REPUBLIKA.CO.ID, SURABAYA -- Pakar Komunikasi dari Universitas Airlangga Surabaya Suko Widodo menyarankan KPU dan Bawaslu membentuk tim pengawas untuk mencegah adanya klaster baru Covid-19 saat Pemilihan Kepala Daerah (Pilkada) Kota Surabaya 2020. "Tim pengawas terdiri dari ahli kesehatan dan epidemiologi," ujarnya ketika dikonfirmasi di Surabaya, Rabu (9/9) malam.
Menurut dia, pembentukan tim dinilai perlu, terlebih terdapat salah seorang bakal calon peserta Pilkada 2020 positif terpapar Covid-19. Pada pelaksanaan Pilkada kali ini, kata dia, sangat berpotensi memunculkan klaster baru Covid-19 karena penyebaran virus salah satunya karena interaksi yang tak berjarak.
"Sementara pada Pilkada 2020 potensi kerumunan sangat terjadi dalam aktivitas politik," ucap Sukowi, sapaan akrabnya.
Bahkan, lanjut dia, siapa pun sekarang ini berpotensi terkena Civid-19 sehingga penyelenggara Pilkada harus kerja ekstra. Dia mengatakan, meski KPU telah membuat larangan berkumpul dan anjuran untuk kampanye melalui daring, keinginan bertemu langsung dengan kandidat akan sulit dibendung.
"Padahal dalam pertemuan itu terjadi interaksi orang yang kadang lalai jalankan protokol kesehatan. Potensi pelanggaran protokol kesehatan sangat terjadi dalam aktivitas politik," katanya.

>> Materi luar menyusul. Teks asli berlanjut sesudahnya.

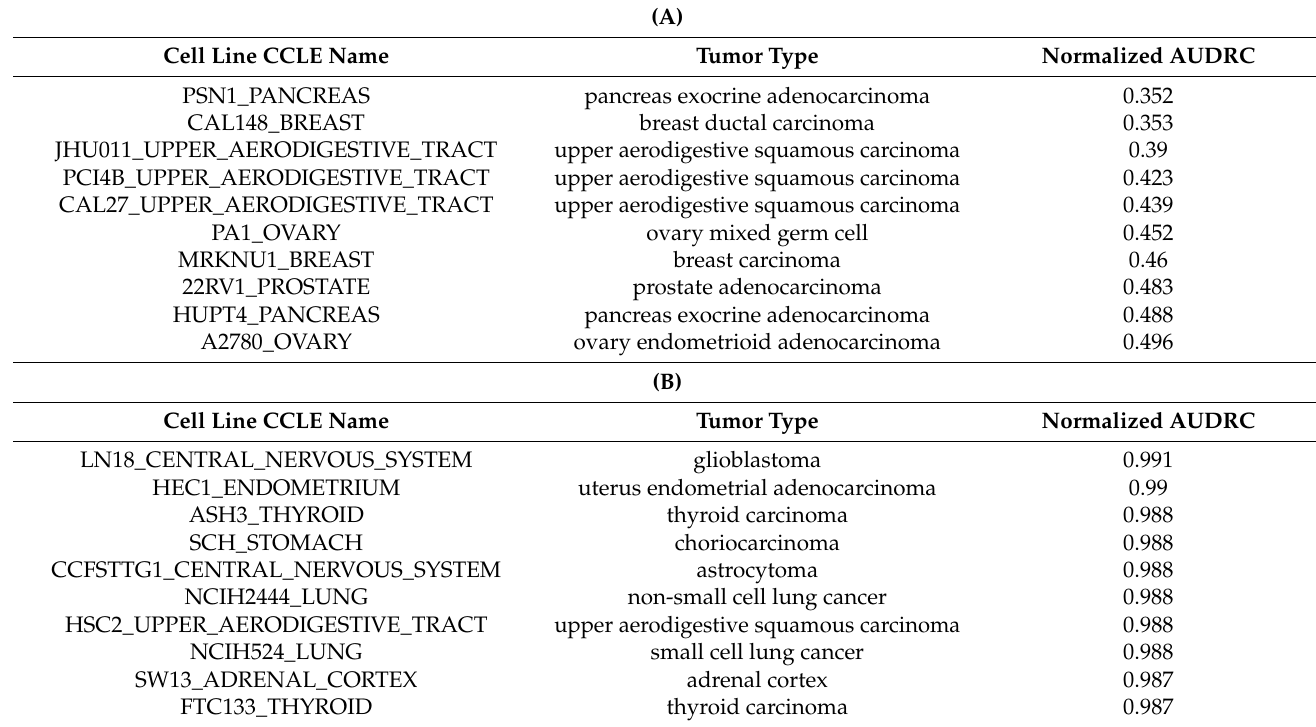
Table 1. The top ten 5-fluorouracil sensitive (A) and resistant (B) solid tumor cell lines in the GDSC database. A lower AUDRC (area under the dose–response curve) value indicates higher sensitivity, while a higher AUDRC value indicates greater resistance.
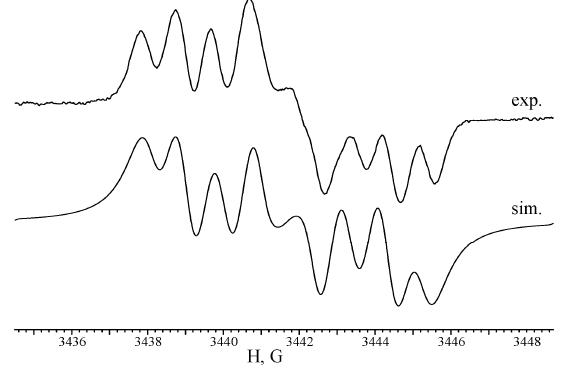
Figure 10. The X-band EPR spectrum of a mixture ” 1 +PbO 2 ”: exp.—the experimental spectrum (toluene, 298 K); sim.—its simulation (WinEPR SimFonia 1.25).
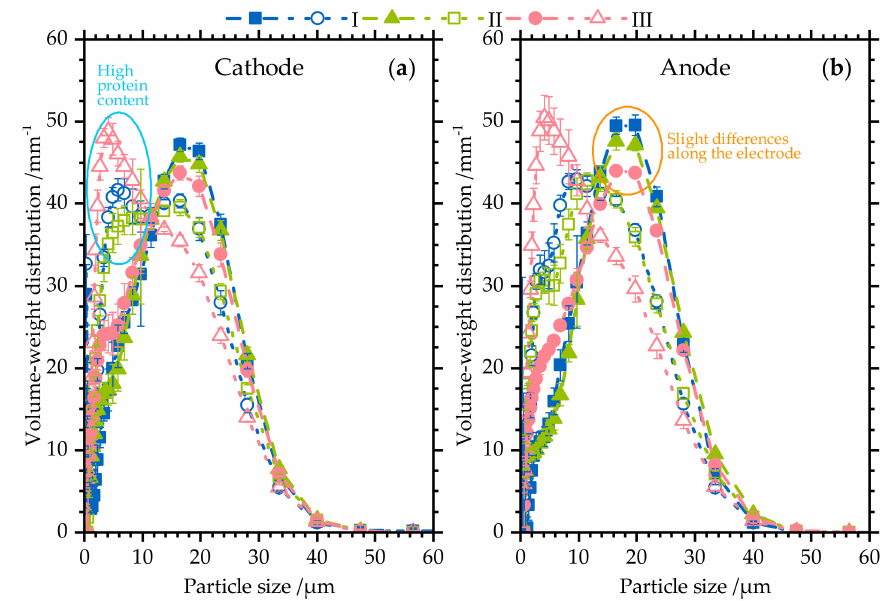
Figure 3. Volume–weight density distributions recorded near the cathode ( a ) and the anode ( b ) in regions I, II, and III. Closed and open symbols denote initial protein contents of 15 and 30 wt %, respectively. Increasing the initial protein content reduces the particle size at both anode and cathode. The particle size distributions di ff er in the three measuring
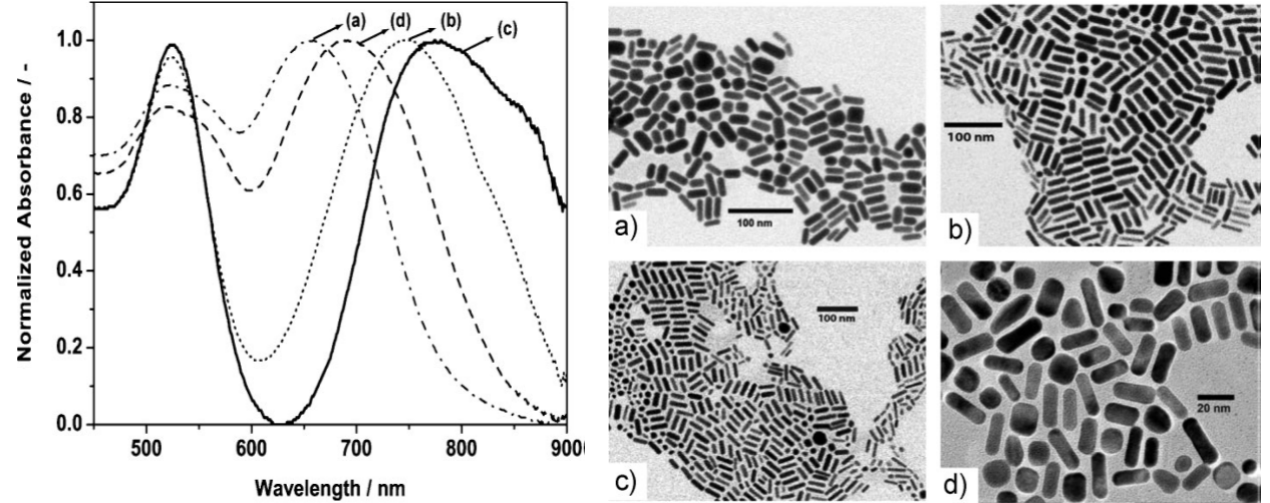
Figure 22. UV/Vis absorbance spectra and the corresponding TEM images of rod-shaped particles of varying aspect ratios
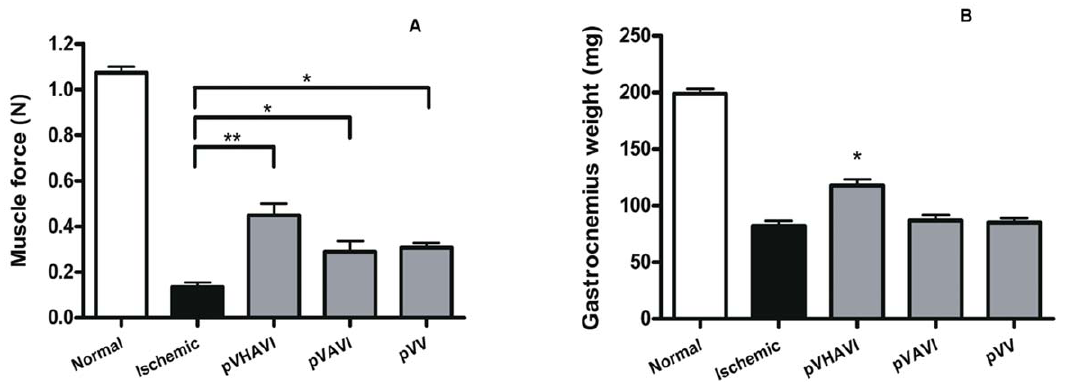
Figure 4. Determination of the mass and force of the gastrocnemius muscle. Muscle force (A) and mass (B) were measured 4 weeks after gene therapy. For each group, seven mice were used. The sham-operated and non-ischemic groups showed no difference in their results and are denoted here as normal. (A) * P , 0.05; ** P , 0.005. (B) * P , 0.05, pVHAVI in comparison to each group.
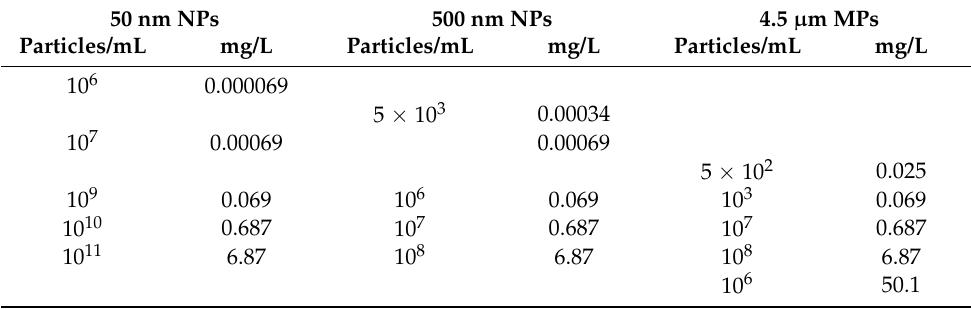
Table 1. Relationship between the plastic particle concentrations, in terms of mass and in terms of number of particles for the three sizes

Dosen FISIP Unair itu juga meminta setiap pasangan calon untuk menahan diri dan tetap mematuhi protokol kesehatan agar tidak adanya klaster baru Covid-19. "Ini Pilkada darurat. Risiko kesempatan manusia amat berat. Paslon harus mengedepankan kesehatan semua orang," ujarnya.
Sebelumnya, Komisi Pemilihan Umum Kota Surabaya mengungkapkan bahwa salah seorang bakal calon peserta Pilkada 2020 positif terpapar Covid-19 berdasarkan hasil tes usap di di RSUD dr Soetomo Surabaya, Senin (7/9). Namun, KPU tidak bersedia mengungkap identitas bakal calon peserta Pilkada Surabaya yang positif Covid-19.
Pilkada Surabaya 9 Desember 2020 diperkirakan diikuti dua pasangan calon, yakni Machfud Arifin-Mujiaman dan Eri Cahyadi-Armuji.